Well potentially yes. If you use run length encoding, you could write (say) an addition algorithm, that takes the "runs" into account. For instance:

     10000000000000001
    +10000000000000001
  • Add the leftmost pairs of digits

                    10
    
  • Add the matching runs of zeros

      0000000000000010
    
  • Add the MSBs

    100000000000000010
    

And then you could build up the more complicated operations from that.

The advantage of this approach (if you can pull it off) is that for suitable inputs it will reduce the complexity of the computation. For example addition is now better than O(N). (I think it should actually be proportional to the size of the run-length encoded representation ...)

But once again, this makes the operations more complicated, and will only be effective if the average length of the runs is large enough to compensate. For numbers that don't compress well enough it will be an anti-optimization.


In summary:

  1. The viability of this approach depends on how compressible the actual numbers are.

  2. It is doubtful that this is a viable approach in a general purpose "big number" library (like GMP). Typical big numbers that we encounter in a numeric context are not sufficiently compressible ... in a way that would help. And if compression doesn't help it probably hinders.

  3. This may be viable in a special purpose "big number" library, provided such a library existed.

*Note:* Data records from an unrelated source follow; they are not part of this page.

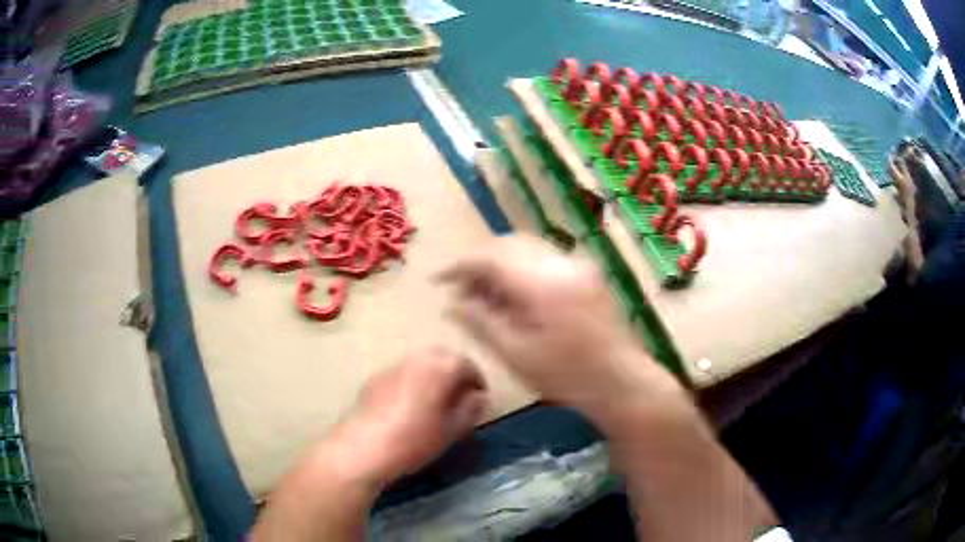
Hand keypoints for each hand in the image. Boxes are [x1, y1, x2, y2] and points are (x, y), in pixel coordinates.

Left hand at [330, 348, 488, 482]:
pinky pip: (402, 373)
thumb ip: (469, 410)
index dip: (477, 381)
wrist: (363, 448)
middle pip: (442, 357)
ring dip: (433, 375)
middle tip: (461, 397)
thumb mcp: (451, 430)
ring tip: (436, 401)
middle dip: (455, 373)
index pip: (466, 364)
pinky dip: (413, 381)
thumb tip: (480, 397)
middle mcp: (416, 359)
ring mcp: (392, 367)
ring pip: (420, 363)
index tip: (480, 398)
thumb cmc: (414, 440)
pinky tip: (410, 405)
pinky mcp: (374, 379)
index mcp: (439, 368)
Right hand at [438, 235, 677, 420]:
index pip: (489, 256)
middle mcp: (561, 262)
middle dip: (479, 262)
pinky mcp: (588, 273)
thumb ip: (480, 323)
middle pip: (508, 244)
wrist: (622, 382)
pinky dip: (523, 269)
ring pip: (527, 249)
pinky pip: (545, 258)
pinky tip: (516, 297)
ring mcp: (578, 264)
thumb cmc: (567, 377)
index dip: (459, 265)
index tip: (438, 280)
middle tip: (461, 290)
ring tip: (485, 295)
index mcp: (541, 282)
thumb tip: (451, 304)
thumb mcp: (516, 355)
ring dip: (501, 264)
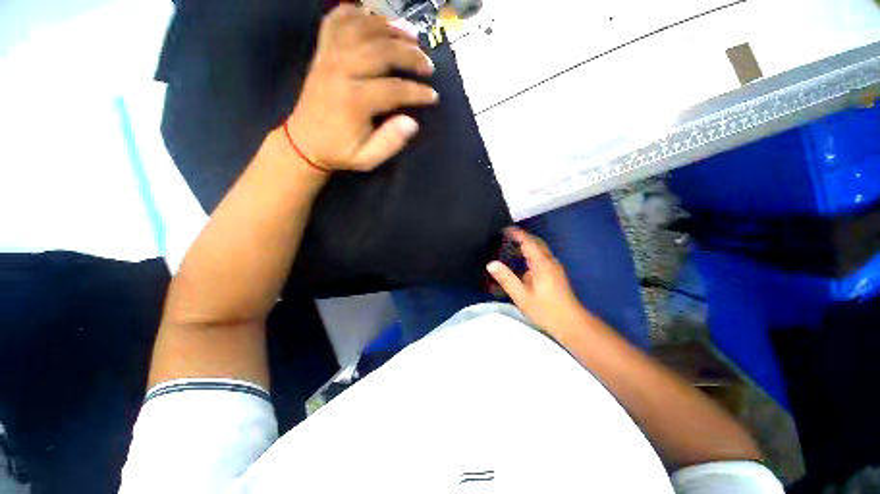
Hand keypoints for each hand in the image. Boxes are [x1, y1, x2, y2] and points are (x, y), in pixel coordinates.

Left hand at [287, 4, 437, 171]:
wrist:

Under the right circumstances, the compressed arithmetic should have better complexity than ordinary bignum arithmetic.




回答2:


By design, yes. It will try to store and operate on any number you give, though in many cases problems similar to yours will become unreasonable.

Actually, there are limits set by the operating system and computer hardware.

2^2^96 takes 2^96 bits to represent in the best uncompressed case. This equates to a mere 9,904,000,000,000,000 terabytes. Your computer cannot store that much data. In addition, can only index an array up to roughly 4 billion, not enough to manage this giant heap of data. To address each of these bits, we require a 4-billion-entry array of 4-billion-entry-array of 4-billion entry arrays. I'm not totally sure that's even allowed since the total elements are greater than 4 billion.

Anyway, your heap would max out at 4 GB on a 32-bit JVM. On that note, even if you could store so many bits, and you did your operation at 4 GB/sec, it would take 78,460,000,000 years.

Even if the numbers could be compressed(they must be decompressed somewhat) for operations, you still need to take into account that the Kolmogrov complexity of 9 billion terabytes of data is not likely going to be less than an entire terabyte for real-world numbers.




回答3:


While there are no limits at the mpn level, the size of an mpz_t is represented by an int, which is a 32-bit type on all platforms (at least those supported by GMP); see Integer Internals in the GMP manual. This implies that there is a limit of 2^37 bits on 64-bit platforms (an mpz_t integer will have fewer than 2^31 limbs of 64 = 2^6 bits).

Note: This limit of 2^37 bits has been mentioned by Torbjörn Granlund in April 2012 in the gmp-discuss list.